Brano di testo:
━━━━━━━━
05 agosto 2016 14:50

Gli zombie a volte tornano. E ti fanno anche un ottimo film. È il caso di The girl with all the gift di Colm McCarthy, il film d’apertura dell’edizione 2016 del festival di Locarno, proiettato in una piazza Grande gremitissima. Festival che come sempre abbonda di ospiti a disposizione del pubblico.

In un festival come questo di Locarno, vetrina tra le migliori del cinema d’autore più avanzato e innovativo – e tutto sembra preannunciare che anche quest’anno così sarà a giudicare dai primi film del Concorso internazionale come il bulgaro Slava o il portoghese Correspondências –, in un’atmosfera gioiosa e piena di giovani sempre più rara da trovare negli altri grandi festival, vedere un film del genere può essere non così scontato, anche considerando che in piazza Grande di solito sono presentati film più accattivanti.

Lo è di meno se si pensa che quest’anno uno degli ospiti d’onore è una figura come il regista statunitense Roger Corman, maestro del B movie. Corman, che ha 90 anni, ha regalato una quantità di piccoli classici di cinema di genere, in particolare horror – indimenticabili i suoi adattamenti da Poe interpretati da Vincent Price –, e la sua factory ha lanciato non pochi degli autori di quella “New Hollywood” che rappresenta il momento culminante della fine del sistema degli Studios.
━━━━━━━━
(Voci tratte da una fonte di dati)

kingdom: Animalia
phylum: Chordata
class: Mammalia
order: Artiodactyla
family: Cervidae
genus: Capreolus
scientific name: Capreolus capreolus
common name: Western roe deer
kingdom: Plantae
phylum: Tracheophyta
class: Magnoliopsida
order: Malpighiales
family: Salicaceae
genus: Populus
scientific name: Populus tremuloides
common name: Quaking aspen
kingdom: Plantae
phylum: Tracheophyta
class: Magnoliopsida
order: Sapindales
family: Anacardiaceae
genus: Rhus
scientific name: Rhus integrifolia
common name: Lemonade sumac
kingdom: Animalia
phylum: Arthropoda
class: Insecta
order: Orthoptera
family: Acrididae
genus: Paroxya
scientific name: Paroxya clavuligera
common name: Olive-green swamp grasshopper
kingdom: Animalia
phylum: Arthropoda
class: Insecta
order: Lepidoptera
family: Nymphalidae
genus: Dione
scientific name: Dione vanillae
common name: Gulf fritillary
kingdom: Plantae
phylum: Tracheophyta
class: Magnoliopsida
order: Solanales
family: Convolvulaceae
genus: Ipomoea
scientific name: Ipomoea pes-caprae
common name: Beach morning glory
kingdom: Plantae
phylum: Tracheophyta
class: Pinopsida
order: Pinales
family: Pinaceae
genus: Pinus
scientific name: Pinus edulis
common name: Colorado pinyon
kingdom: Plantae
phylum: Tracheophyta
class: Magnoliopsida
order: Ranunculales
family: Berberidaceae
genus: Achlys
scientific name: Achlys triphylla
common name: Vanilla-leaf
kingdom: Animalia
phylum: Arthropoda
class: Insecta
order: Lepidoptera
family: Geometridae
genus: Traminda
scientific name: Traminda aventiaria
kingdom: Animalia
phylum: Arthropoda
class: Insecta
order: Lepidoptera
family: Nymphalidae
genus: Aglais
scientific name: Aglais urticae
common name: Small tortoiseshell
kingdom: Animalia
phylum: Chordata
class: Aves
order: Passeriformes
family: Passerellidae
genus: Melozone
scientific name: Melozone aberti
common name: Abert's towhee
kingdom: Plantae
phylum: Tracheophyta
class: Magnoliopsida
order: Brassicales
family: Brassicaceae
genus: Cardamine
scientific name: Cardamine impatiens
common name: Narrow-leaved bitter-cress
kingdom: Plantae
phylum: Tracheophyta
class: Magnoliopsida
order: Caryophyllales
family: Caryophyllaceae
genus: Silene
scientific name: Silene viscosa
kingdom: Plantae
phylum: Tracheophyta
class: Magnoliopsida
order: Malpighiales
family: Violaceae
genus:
━━━━━━━━
Scrivi il seguito del testo sul festival di Locarno, a partire dall'ultima frase riportata. Le voci non hanno alcun ruolo in questo lavoro.

Il racconto in pubblico

Corman è stato infatti il padrino di registi del calibro di Martin Scorsese, Jonathan Demme, Peter Bogdanovich, Francis Ford Coppola e con la sua società di distribuzione fece scoprire al grande pubblico statunitense molti film stranieri tra cui quelli di registi come Federico Fellini, David Cronenberg, Ingmar Bergman, Werner Herzog, Akira Kurosawa, Alain Resnais, François Truffaut, Hayao Miyazaki. Sarà quindi davvero interessante ed emozionate sentirlo parlare, come pensiamo lo sarà ascoltare gli altri grandi grandi nomi che, come sempre, non verranno solo a far passerella ma a raccontarsi in “conversazioni” pubbliche. Da Stefania Sandrelli a Harvey Keitel, dall’attore-regista Louis Garrel (e figlio del grande regista Philippe) a Ken Loach, da Jane Birkin a Alejandro Jodorowsky.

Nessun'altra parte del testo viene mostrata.